Lightman Jarvis Ecstatic Band Release Debut Album ‘Banned’ Today
Lightman Jarvis Ecstatic Band, the new project by underground Canadian artists and partners Yves Jarvis and Romy Lightman, has released its debut album today titled Banned.
“This album is a loose manifesto in our shared vision for a way of being,” says Lightman. “It’s about our relationship and the dynamics in that. There’s an epic-ness to it and tension at times. We’ve been developing our collaborative process since spending our time together at the Tree Museum intermittently for the past two years. It’s like the ways particles collide. There’s an alchemical aspect to it with these base components slamming together.”

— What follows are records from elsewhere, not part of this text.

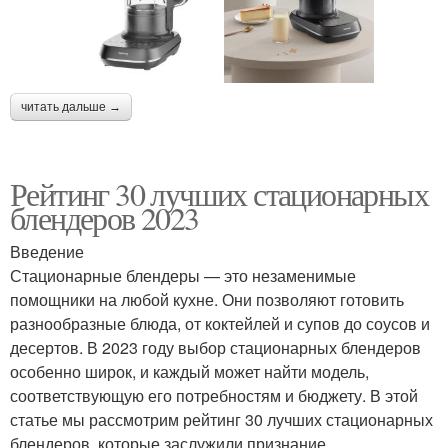
читать дальше →
Рейтинг 30 лучших стационарных
блендеров 2023
Введение
Стационарные блендеры — это незаменимые
помощники на любой кухне. Они позволяют готовить
разнообразные блюда, от коктейлей и супов до соусов и
десертов. В 2023 году выбор стационарных блендеров
особенно широк, и каждый может найти модель,
соответствующую его потребностям и бюджету. В этой
статье мы рассмотрим рейтинг 30 лучших стационарных
блендеров, которые заслужили признание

As Lightman mentions, Banned was recorded in the tranquil environment of the Tree Museum, an outdoor art gallery in rural Ontario hosting residencies for contemporary sculptors over the past 20 years. The pair credit its 200 acres of natural spaces intermingling with human-made creations as the fuel for their unfettered process. Recorded over two weeks in a free-flowing stream of improvisation, the album finds Lightman on synthesizer with Jarvis on drums and guitar, as their voices weave together into an electrified pastoral tapestry.
Beyond leaving the city behind to live alone in the woods, the album title Banned also highlights an element of risk. Like late ’60s counterculture musical Hair, the duo reject notions of repression with unspoken celebrations of naturalism, openness, and sexual liberation. These 15 songs offer an ephemeral intimacy and invitation to express free love that can only occur when artists welcome listeners into their private world.
For both musicians, the album’s ad hoc creation offered a chance to challenge themselves: Jarvis defying his solitary practice to record with another person, while open jams provided Lightman an alternative to her preference for thoroughly composed songwriting. Subverting any expectations for a collaborative release made by a couple, they skip past cute or romantic and aim straight for ecstasy.
“Ecstasy is perverse and sacred,” says Jarvis. “To display ecstatic joy like we do on this album is a vulnerable thing. First and foremost it’s about our desire for creative expression and the curiosity around that. It should be censored, but it won’t be.”